NVIDIA Downgrades Set Stock Up to Surge in Q2
As much risk as there is for NVIDIA analysts to cap gains in 2025, the downside is limited because of the stock’s low valuation and outlook for business growth. NVIDIA revenue growth is expected to continue slowing due to the law of large numbers and maturing AI markets, but it will sustain a moderate to low double-digit pace through the end of the next decade. This forecast puts the stock under 10x its earnings by the middle of the next decade, presenting a generational buying opportunity.
The stock price could easily double in this scenario, and the odds are high that it will rise significantly more because the forecasts are likely too low.
Clouds and economic headwinds in early 2025 impacted the outlook, but when they ease, global business, including AI infrastructure build, can regain momentum. The catalyst could come with the Q2 earnings report due at the end of May, when the company issues another solid report and provides positive guidance.

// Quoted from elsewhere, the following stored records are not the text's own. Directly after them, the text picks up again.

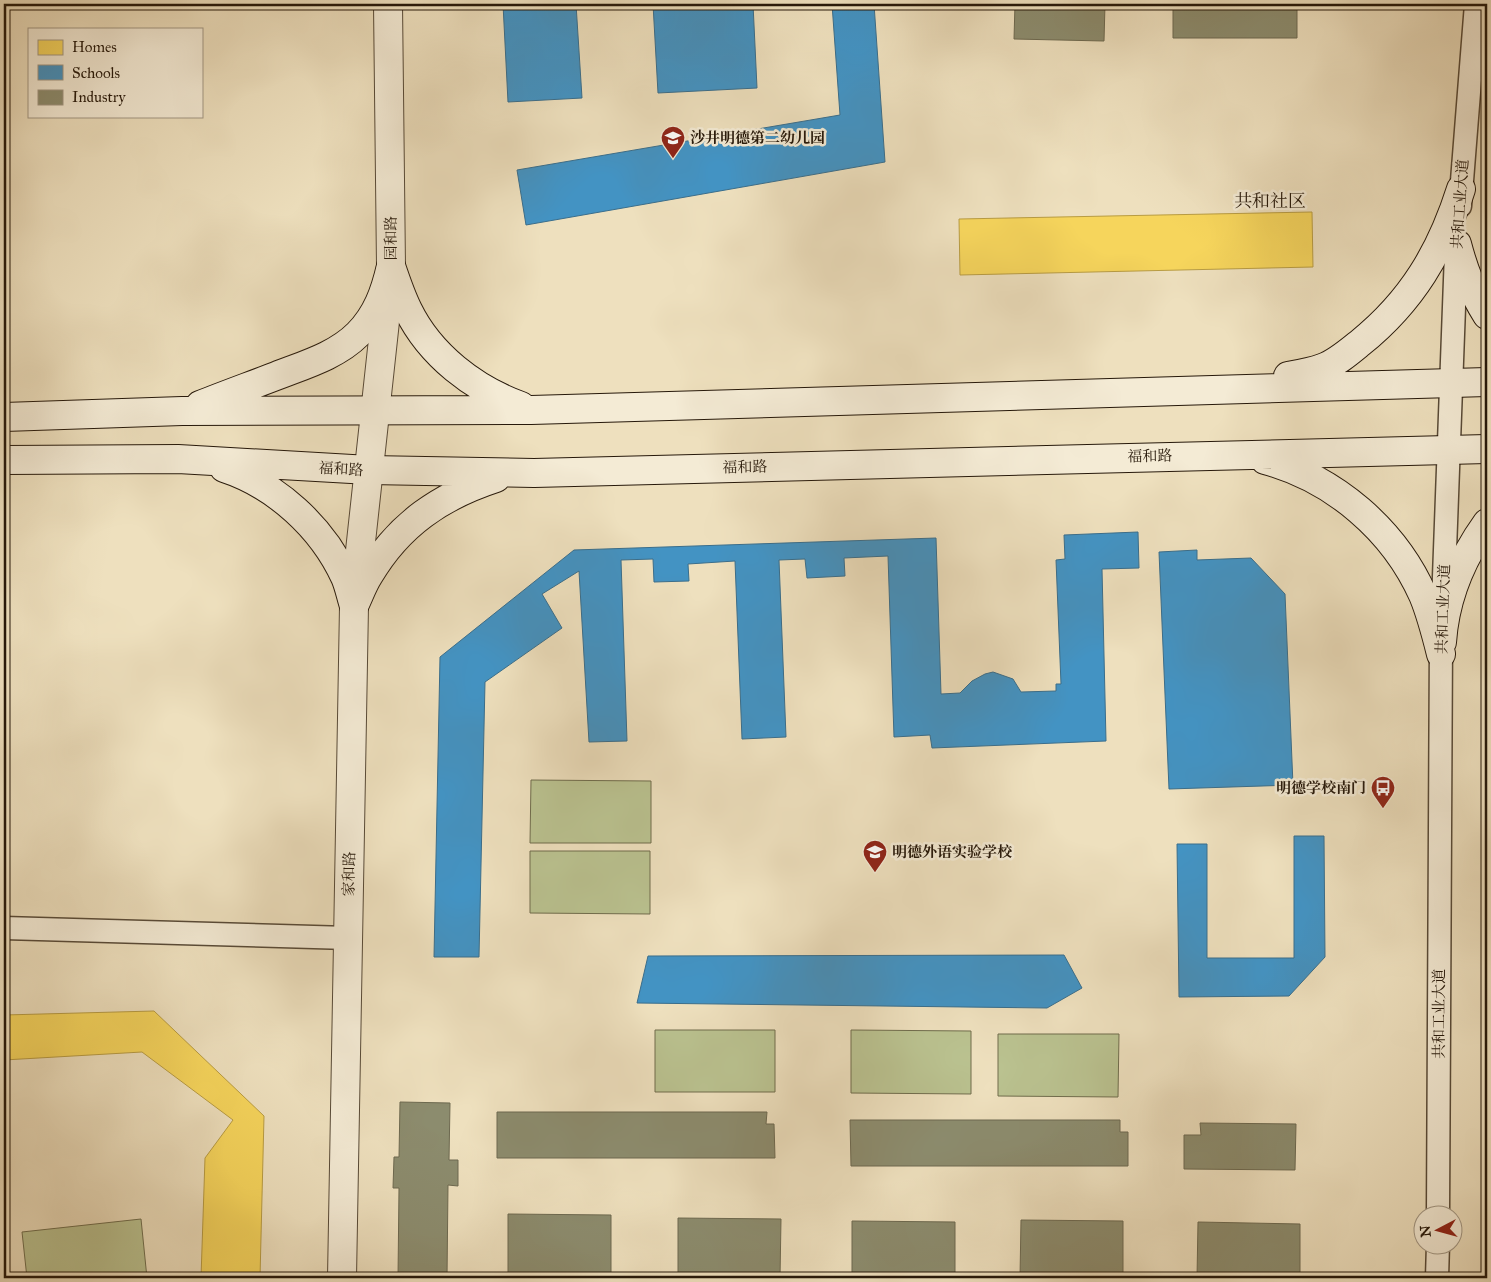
<svg xmlns="http://www.w3.org/2000/svg" width="1491" height="1282" font-family="'IM FELL Great Primer','Noto Serif SC',serif">
<rect width="100%" height="100%" fill="#eee0be"/>
<filter id="stains"><feTurbulence type="fractalNoise" baseFrequency=".004" numOctaves="4"/><feColorMatrix values="0 0 0 0 .2 0 0 0 0 .09 0 0 0 0 .02 0 0 0 .5 -.17"/></filter>
<radialGradient id="worn" r=".72"><stop offset=".6" stop-color="#630" stop-opacity="0"/><stop offset="1" stop-color="#630" stop-opacity=".3"/></radialGradient>
<path fill="#bac290" stroke="#706d4d" d="M531,780L651,781V843H530Z
M530,851H650V914L530,913Z
M655,1030H775V1092H655Z
M851,1030L971,1031V1094L851,1093Z
M998,1034H1119L1118,1097L998,1096Z
M141,1219L147,1278H27L22,1232Z"/>
<path fill="#f6d55c" stroke="#b89c43" d="M1312,212L1313,267L960,275L959,219Z
M154,1011L264,1116L260,1278H201L205,1158L233,1120L142,1052L4,1060V1015Z"/>
<path fill="#4393c3" stroke="#3a6e8c" d="M503,4H576L582,98L508,102Z
M653,4H753L757,88L658,93Z
M832,4H874L885,162L526,225L517,170L840,115Z
M1138,532L1139,568L1102,569L1106,741L932,748L930,735L894,737L888,556L844,558L845,576L807,578L805,559L779,560L786,737L742,739L735,561L688,564L689,581L654,582L653,559L621,560L627,741L589,742L579,571L542,594L562,628L485,682L479,957H434L440,657L574,550L936,538L941,694L960,693L972,681L985,674L993,672L1013,679L1021,692L1056,691V684H1061L1056,560L1065,559L1064,535Z
M1197,550V560L1251,558L1285,594L1293,785L1169,789L1159,552Z
M1294,836H1324L1325,957L1289,996L1179,997L1177,844H1207V958H1294Z
M1064,955L1082,988L1047,1008L637,1003L648,956Z"/>
<path fill="#8c8c6e" stroke="#6d6950" d="M1015,4H1105L1104,41L1014,39Z
M1173,4H1297V38H1173Z
M400,1102L450,1103L449,1160H458V1186L448,1185L447,1278H398L399,1188H393L394,1157H399Z
M497,1112H767L766,1124H774L775,1158H497Z
M850,1120H1120V1132H1128V1166H851Z
M1200,1123L1296,1124L1295,1170L1184,1169V1135H1201Z
M508,1214L611,1215V1278H508Z
M678,1218L781,1219L780,1278H678Z
M1021,1220L1123,1221V1278H1020Z
M852,1221L955,1222V1278H852Z
M1198,1222L1300,1224V1278H1197Z"/>
<g fill="none" stroke-linecap="round" stroke-linejoin="round">
<defs>
<path id="minor" d="M1460,206L1476,4
M1443,604L1456,253
M4,928L348,938
M1438,1214L1441,638
M1437,1278L1438,1244"/>
<path id="tertiary" d="M342,1278L354,606L391,266L388,4"/>
<path id="secondary" d="M1457,244C1464,271 1472,291 1487,315
M391,266C396,281 401,296 408,310C430,355 474,389 521,406
M1288,376C1299,374 1311,372 1322,368C1335,364 1349,352 1360,343C1412,301 1441,252 1461,189
M200,405C225,395 250,386 276,376C304,365 336,356 358,334C377,315 385,292 391,266
M4,417L182,411L531,410L1487,382
M4,460L178,459L369,470L534,473L1487,449
M1265,460C1335,479 1394,530 1423,595C1431,614 1436,634 1441,654
M224,468C276,485 322,527 345,577C349,586 351,597 354,606
M354,606C359,596 363,584 369,575C399,524 441,496 496,478
M1442,642C1445,598 1461,559 1487,523"/>
</defs>
<use href="#minor" stroke="#584a37" stroke-width="25"/>
<use href="#tertiary" stroke="#584a37" stroke-width="30"/>
<use href="#secondary" stroke="#26180a" stroke-width="30"/>
<use href="#minor" stroke="#f4ebd5" stroke-width="22"/>
<use href="#tertiary" stroke="#f4ebd5" stroke-width="28"/>
<use href="#secondary" stroke="#f4ebd5" stroke-width="28"/>
</g>
<defs>
<symbol id="school-pin" viewBox="-11 -11 22 30"><path d="M0 17L-7.5 6A9.5 9.5 0 1 1 7.5 6Z" fill="#8f2418" stroke="#f4ebd5"/><path d="M0-5L7-2L0 1L-7-2ZM-4 1L0 2.5L4 1V4Q0 6-4 4Z" fill="#fff"/></symbol>
<symbol id="bus-pin" viewBox="-11 -11 22 30"><path d="M0 17L-7.5 6A9.5 9.5 0 1 1 7.5 6Z" fill="#8f2418" stroke="#f4ebd5"/><path d="M-5-6H5V4H4V6H2V4H-2V6H-4V4H-5ZM-3.5-4V0h7V-4ZM-3.5 1.2v1.5H-2V1.2ZM2 1.2v1.5H3.5V1.2Z" fill="#fff"/></symbol>
</defs>
<g fill-rule="evenodd">
<use href="#school-pin" x="659" y="124" width="28" height="38"/>
<use href="#bus-pin" x="1369" y="774" width="28" height="38"/>
<use href="#school-pin" x="861" y="838" width="28" height="38"/>
</g>
<g text-anchor="middle" stroke-width="5" stroke-linejoin="round" paint-order="stroke">
<g font-size="15" font-weight="bold" fill="#26180a" stroke="#f4ebd5" text-anchor="start">
<text x="690" y="143">沙井明德第二幼儿园</text>
<text x="1366" y="793" text-anchor="end">明德学校南门</text>
<text x="892" y="857">明德外语实验学校</text>
</g>
<g font-size="15" fill="#26180a" stroke="#f4ebd5">
<text transform="translate(1460 204) rotate(-86)" y="5">共和工业大道</text>
<text transform="translate(391 238) rotate(-90)" y="5">园和路</text>
<text transform="translate(1150 456) rotate(-1)" y="5">福和路</text>
<text transform="translate(745 467) rotate(-1)" y="5">福和路</text>
<text transform="translate(341 469) rotate(3)" y="5">福和路</text>
<text transform="translate(1443 609) rotate(-88)" y="5">共和工业大道</text>
<text transform="translate(349 874) rotate(-89)" y="5">家和路</text>
<text transform="translate(1439 1014) rotate(-90)" y="5">共和工业大道</text>
</g>
<g font-size="18" fill="#26180a" stroke="#f4ebd5">
<text x="1270" y="207">共和社区</text>
</g>
</g>
<rect width="1491" height="1282" fill="none" stroke="#eee0be" stroke-width="20"/>
<rect x="5" y="5" width="1481" height="1272" fill="none" stroke="#26180a" stroke-width="2.5"/>
<rect x="10" y="10" width="1471" height="1262" fill="none" stroke="#26180a"/>
<rect x="28" y="28" width="175" height="90" fill="#f4ebd5" stroke="#a29784"/>
<rect x="38" y="40" width="25" height="15" fill="#f6d55c" stroke="#a29784"/>
<text x="72" y="52" font-size="15" fill="#26180a">Homes</text>
<rect x="38" y="65" width="25" height="15" fill="#4393c3" stroke="#a29784"/>
<text x="72" y="78" font-size="15" fill="#26180a">Schools</text>
<rect x="38" y="90" width="25" height="15" fill="#8c8c6e" stroke="#a29784"/>
<text x="72" y="102" font-size="15" fill="#26180a">Industry</text>
<g transform="translate(1438 1230) rotate(264)"><circle r="24" fill="#f4ebd5" stroke="#a29784"/>
<path d="M0-4L9 19L0 12L-9 19Z" fill="#8f2418"/>
<text y="-8" font-size="14" font-weight="bold" text-anchor="middle" fill="#26180a">N</text>
</g>
<rect width="100%" height="100%" filter="url(#stains)"/>
<rect width="100%" height="100%" fill="url(#worn)"/>
</svg>
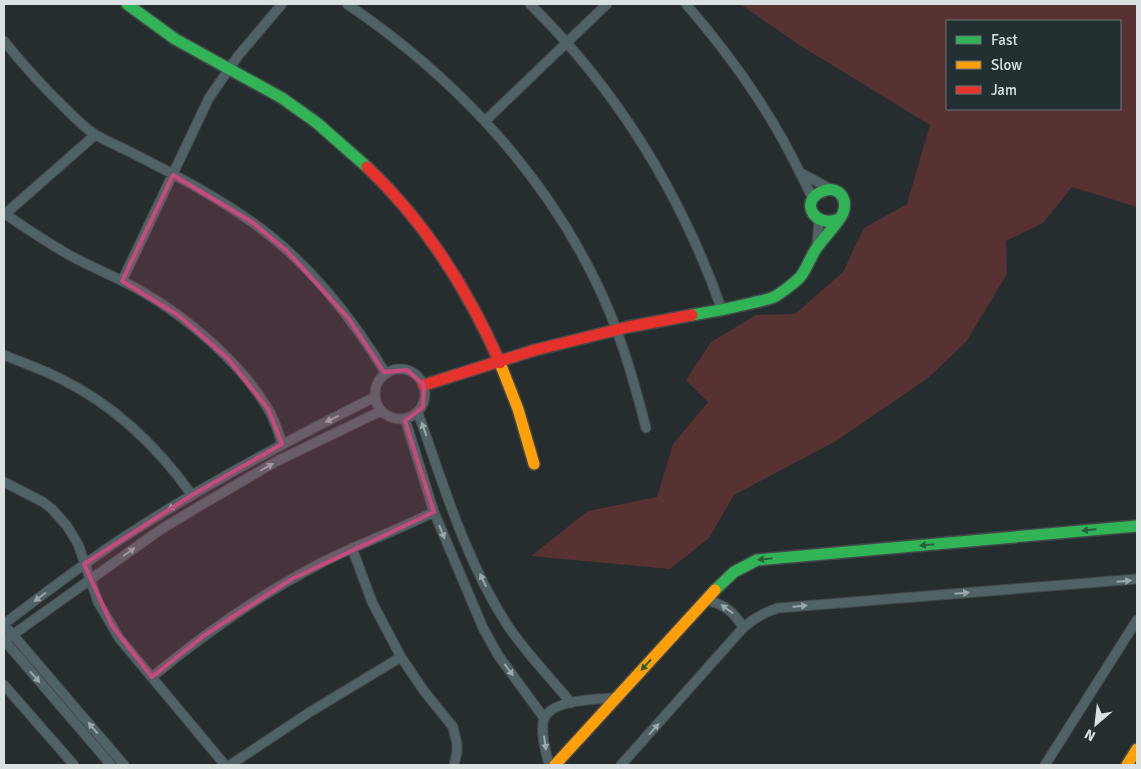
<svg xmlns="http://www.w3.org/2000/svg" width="1141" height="769" font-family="Signika,sans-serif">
<rect width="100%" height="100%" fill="#262d2e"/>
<path fill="#583232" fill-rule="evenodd" d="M740,4H1137V207L1072,187L1043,223L1006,241L1007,274L966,342L928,378L836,441L734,495L709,538L670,569L531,556L588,511L657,497L673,444L708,402L686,380L711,342L756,315L795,314L843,272L864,228L907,204L930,125L801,46ZM947,21H1120V109H947Z"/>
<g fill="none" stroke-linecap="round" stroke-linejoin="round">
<defs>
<path id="street" d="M347,4C449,73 539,166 594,278C618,325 633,377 646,428
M530,4C617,90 681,194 722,310
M686,4C723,47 757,93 784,142C794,160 803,179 812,197
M4,41C24,66 45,89 68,111C76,119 86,129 96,135C108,142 121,147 134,154C174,174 215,196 252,222C305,259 353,318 386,374
M485,121L607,4
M801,173L829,188
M5,214C27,229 49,244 73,257C95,269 119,278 141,291C187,317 241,363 268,409C275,420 278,432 282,444
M4,215L95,135
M817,245L819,220
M122,281L209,98L238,56L282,4
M4,355C23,363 42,369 61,379C114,405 157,446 192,495
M375 394a25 25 0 1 1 50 0a25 25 0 1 1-50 0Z
M418,413C443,483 465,559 506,623C524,651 550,677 571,703
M405,419L434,512L483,628L498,655L544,718
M4,482L43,502L52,509L67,526L78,544L98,602L119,638L225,765
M352,548L372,602L401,657L424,691L453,727L457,744V752L454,765
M705,600C723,603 735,612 743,628
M4,624C42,595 80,566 121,539C202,486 288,440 375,397
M9,630L124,765
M4,640L111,765
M4,641L160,530L198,507L277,461L381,411
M152,677C205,633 261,594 323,562C359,544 398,530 434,512
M4,685L74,765
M230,765L310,712L401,657
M549,765C546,752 541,736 543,723C546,699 597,699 615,698
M621,765L743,628C754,618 765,612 778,608L1137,579
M1045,765L1137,620"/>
<path id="fast" d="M127,4L175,39L282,98L317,123L367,167
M692,315C712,312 732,308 752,303C759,301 767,300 774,297C780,294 797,281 801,276C807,268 810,258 816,249C822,239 839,223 843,213C849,197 836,184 821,192C799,202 815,229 839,219
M715,590L734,572L757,560L1137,526"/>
<path id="slow" d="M500,363L518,409L534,464
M555,765L715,590
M1127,765L1137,749"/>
<path id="jam" d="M367,167C425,222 468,290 500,363
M424,385L535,350L628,327L692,315"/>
</defs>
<use href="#street" stroke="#43494a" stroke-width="11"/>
<use href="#fast" stroke="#43494a" stroke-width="14"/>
<use href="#slow" stroke="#43494a" stroke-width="14"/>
<use href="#jam" stroke="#43494a" stroke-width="14"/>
<use href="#street" stroke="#506265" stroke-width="9"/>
<use href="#fast" stroke="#30b455" stroke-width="11"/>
<use href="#slow" stroke="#ff9f0a" stroke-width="11"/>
<use href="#jam" stroke="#e5322d" stroke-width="11"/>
</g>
<defs><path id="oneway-solid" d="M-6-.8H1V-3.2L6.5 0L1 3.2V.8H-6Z" transform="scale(1.25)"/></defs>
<g fill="#9ba8aa">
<use href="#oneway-solid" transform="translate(332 419) rotate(154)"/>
<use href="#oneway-solid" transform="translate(424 429) rotate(-110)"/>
<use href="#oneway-solid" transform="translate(267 467) rotate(-29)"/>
<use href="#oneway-solid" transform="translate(174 506) rotate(148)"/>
<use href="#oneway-solid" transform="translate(442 532) rotate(68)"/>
<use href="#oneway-solid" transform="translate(129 552) rotate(-35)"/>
<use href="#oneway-solid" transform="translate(483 580) rotate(-115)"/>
<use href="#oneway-solid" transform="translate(1124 581) rotate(-5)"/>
<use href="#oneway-solid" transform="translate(962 593) rotate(-5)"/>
<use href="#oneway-solid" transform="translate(40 597) rotate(143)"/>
<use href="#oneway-solid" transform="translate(800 606) rotate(-5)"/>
<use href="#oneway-solid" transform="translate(727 609) rotate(-144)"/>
<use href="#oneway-solid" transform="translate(509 670) rotate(54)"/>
<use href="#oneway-solid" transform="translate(35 677) rotate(49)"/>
<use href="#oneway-solid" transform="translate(93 728) rotate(-130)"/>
<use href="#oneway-solid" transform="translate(654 729) rotate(-48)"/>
<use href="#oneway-solid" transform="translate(545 743) rotate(82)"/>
</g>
<g fill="#285e3e">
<use href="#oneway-solid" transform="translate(1089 530) rotate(175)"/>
<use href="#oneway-solid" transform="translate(927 545) rotate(175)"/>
<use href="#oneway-solid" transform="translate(765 559) rotate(174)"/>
<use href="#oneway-solid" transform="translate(646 665) rotate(132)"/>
</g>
<path fill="#c84a7d" fill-opacity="0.2" stroke="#c84a7d" stroke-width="4" stroke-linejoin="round" d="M173,175L252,222L287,251L349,319L384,372L407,370L424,385L423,407L405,421L434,512L292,579L205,635L152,677L112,626L84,564L192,495L282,444L268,409L228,359L179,316L122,281Z"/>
<rect width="1141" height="769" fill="none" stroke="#d9e1e2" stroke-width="10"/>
<rect x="946" y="20" width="175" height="90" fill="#233032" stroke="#6c7778"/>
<rect x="956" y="36" width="25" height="8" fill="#30b455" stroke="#6c7778"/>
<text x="991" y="45" font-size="15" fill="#d9e1e2">Fast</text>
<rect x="956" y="61" width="25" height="8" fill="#ff9f0a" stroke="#6c7778"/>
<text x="991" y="70" font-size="15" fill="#d9e1e2">Slow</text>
<rect x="956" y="86" width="25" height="8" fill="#e5322d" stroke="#6c7778"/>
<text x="991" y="95" font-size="15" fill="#d9e1e2">Jam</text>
<g transform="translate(1096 724) rotate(208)" stroke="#233032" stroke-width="4" paint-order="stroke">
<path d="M0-4L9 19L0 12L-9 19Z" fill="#d9e1e2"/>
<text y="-8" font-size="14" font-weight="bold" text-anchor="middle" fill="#d9e1e2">N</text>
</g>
</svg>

NVIDIA Could Set New Highs Before Its Q2 Earnings Report
Because of the technical setup and analyst forecasts, NVIDIA could set new highs before its Q2 earnings report is released.
Although some analysts have trimmed targets and the consensus has fallen from a peak, it forecasts a 50% upside for this stock, sufficient to exceed the current all-time high by 1500 basis points and could be reached quickly.
Once this market clearly indicates it is moving higher, investor capital will start to flood into it and drive the stock price to the $190 range or higher.